Every one of the NATO’s members rallied to the aid of their stricken ally, which included the active securing of U.S. airspace against the possibility of another attack. Under the auspices of Operation Eagle Assist, NATO Airborne Warning and Control System (AWACS) aircraft flew more than 360 operational sorties over the United States between October 2001 and May 2002, ready to identify and if need be to summon fighter aircraft to America’s rescue if there were any follow-on threats.

Then there was Hurricane Katrina in 2005. NATO and its partner countries responded to the United States’ request for assistance with offers of food, medical supplies, and equipment following the hurricane’s devastation. Every single allied nation is also fighting in Afghanistan, not necessarily out of national interest or priorities, but out of allied solidarity and their nations’ desire to engage and partner with the United States.

In short, NATO is a force multiplier – and indeed, a security multiplier – as well as a forum for international legitimation the United States cannot do without.

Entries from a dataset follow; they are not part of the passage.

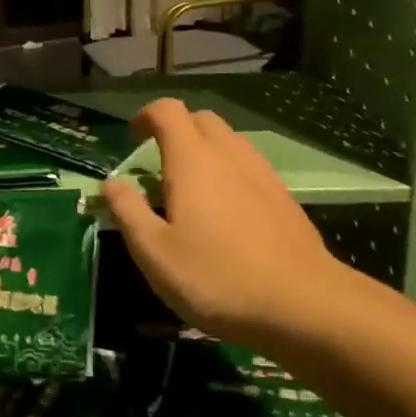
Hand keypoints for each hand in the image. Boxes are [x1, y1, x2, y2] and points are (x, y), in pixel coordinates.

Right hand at [101, 99, 348, 349]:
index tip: (131, 140)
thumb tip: (111, 183)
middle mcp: (228, 154)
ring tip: (190, 191)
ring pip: (228, 141)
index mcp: (193, 159)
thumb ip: (128, 212)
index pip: (167, 110)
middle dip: (175, 131)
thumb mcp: (155, 253)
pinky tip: (225, 214)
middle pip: (200, 119)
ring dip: (203, 151)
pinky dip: (228, 172)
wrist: (304, 305)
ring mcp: (261, 173)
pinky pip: (247, 165)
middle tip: (157, 166)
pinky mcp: (283, 196)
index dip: (145, 116)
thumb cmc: (218, 278)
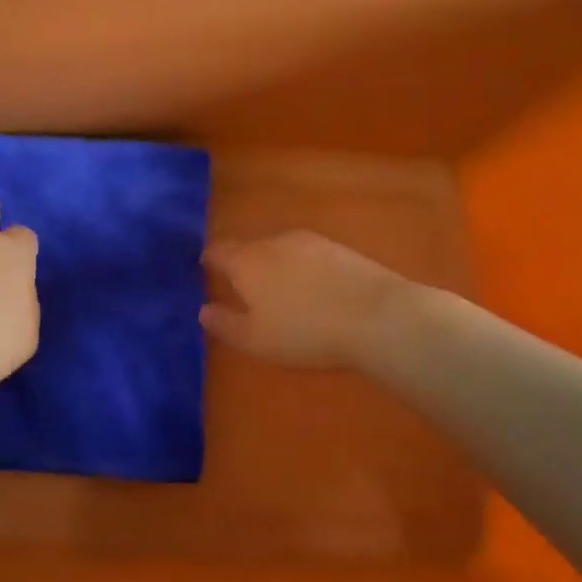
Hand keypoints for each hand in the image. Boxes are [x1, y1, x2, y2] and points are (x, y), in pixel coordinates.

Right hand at [200, 231, 403, 370]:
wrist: (377, 316)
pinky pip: (308, 254)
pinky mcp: (339, 248)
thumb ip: (225, 324)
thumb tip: (204, 310)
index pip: (218, 250)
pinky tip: (314, 290)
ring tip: (281, 291)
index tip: (207, 271)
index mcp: (246, 261)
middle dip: (243, 264)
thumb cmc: (305, 331)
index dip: (209, 259)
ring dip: (274, 265)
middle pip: (249, 247)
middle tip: (245, 289)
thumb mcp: (256, 340)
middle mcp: (273, 242)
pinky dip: (302, 268)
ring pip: (280, 248)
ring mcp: (309, 241)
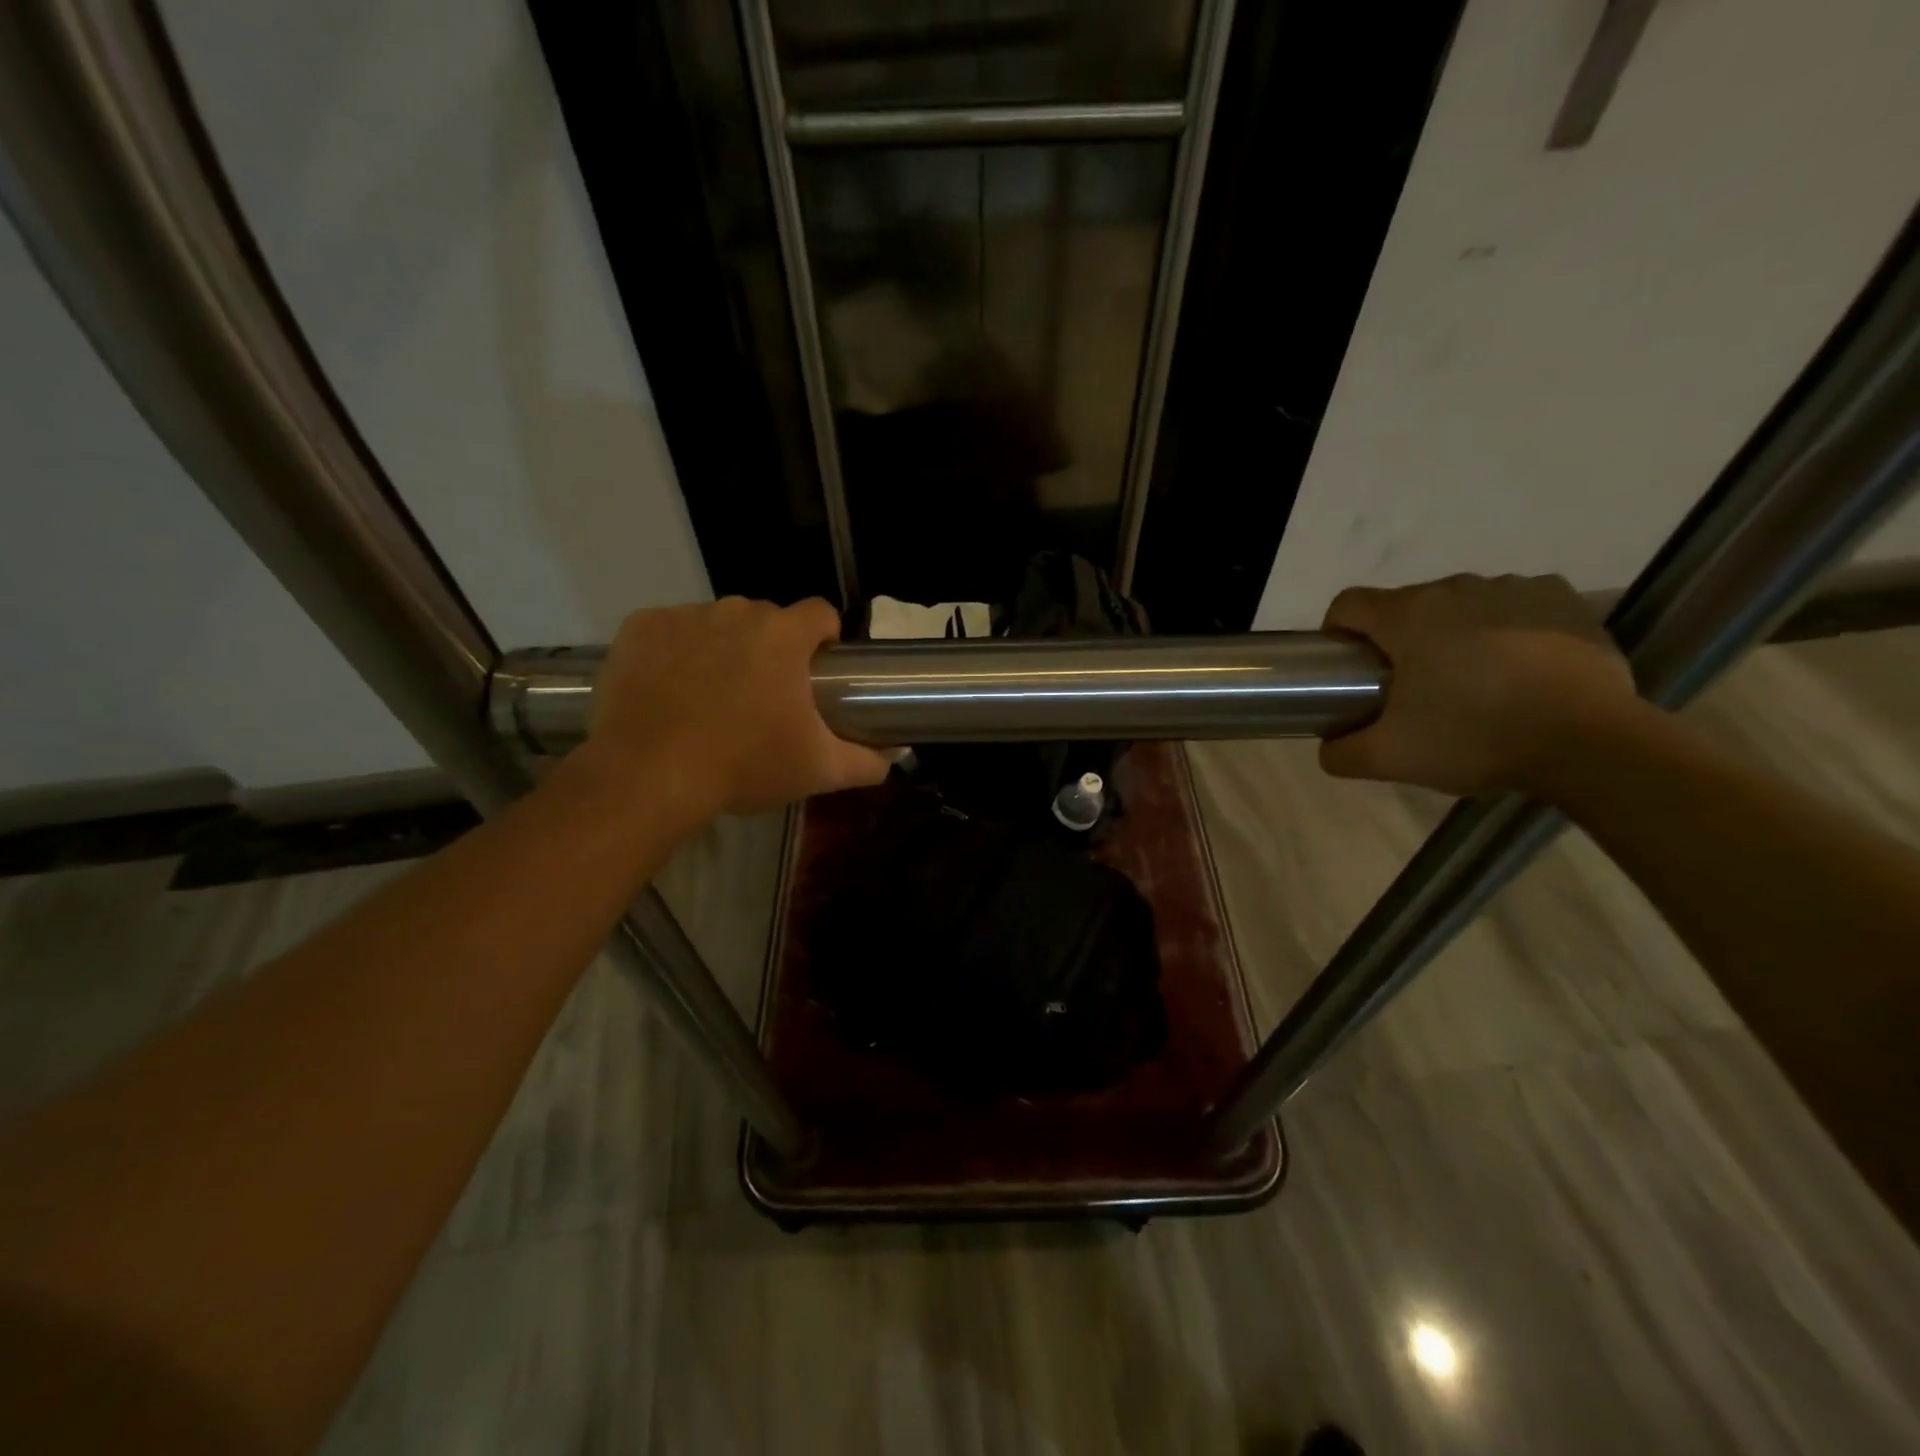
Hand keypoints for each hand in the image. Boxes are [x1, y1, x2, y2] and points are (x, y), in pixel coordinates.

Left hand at [585, 597, 890, 822]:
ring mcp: (684, 616)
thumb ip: (867, 761)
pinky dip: (675, 651)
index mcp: (784, 636)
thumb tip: (895, 755)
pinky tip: (670, 689)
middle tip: (763, 696)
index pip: (820, 613)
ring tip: (713, 696)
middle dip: (772, 648)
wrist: (649, 776)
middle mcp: (735, 611)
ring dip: (724, 647)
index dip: (825, 637)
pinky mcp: (640, 627)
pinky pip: (670, 629)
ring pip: (718, 622)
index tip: (817, 669)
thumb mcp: (817, 770)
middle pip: (767, 619)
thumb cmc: (744, 766)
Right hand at [1319, 574, 1639, 795]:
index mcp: (1408, 616)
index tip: (1350, 669)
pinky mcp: (1564, 599)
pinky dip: (1506, 627)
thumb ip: (1341, 752)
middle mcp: (1457, 587)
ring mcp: (1515, 588)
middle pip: (1405, 606)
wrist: (1591, 742)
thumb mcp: (1389, 758)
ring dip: (1453, 633)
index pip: (1348, 604)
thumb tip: (1329, 746)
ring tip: (1472, 681)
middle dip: (1399, 641)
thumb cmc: (1475, 737)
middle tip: (1411, 690)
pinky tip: (1517, 666)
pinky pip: (1516, 604)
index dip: (1338, 633)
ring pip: (1461, 605)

Since the fall of the Berlin Wall and the collapse of the Soviet Union, the Alliance has continued to play an essential role in transatlantic security. It has intervened in conflicts to bring an end to ethnic violence and genocide, enforced United Nations Security Council resolutions, stabilized and rehabilitated nations, fought against terrorism, brought former adversaries into the flock of Western democratic States, and allowed for security and stability to be taken as a given, a necessary underpinning to development and prosperity.

We cannot and must not let such an alliance be misrepresented and misunderstood any longer. That is NATO’s real task between now and 20thMay in Chicago.


[*] The G-8 Summit was originally proposed to be held back-to-back with the NATO Summit in Chicago. The G-8 Summit has now been moved to Camp David, in part to avoid the risk of popular demonstrations in Chicago and the media’s memories of the 1968 Chicago riots during the Democratic National Convention.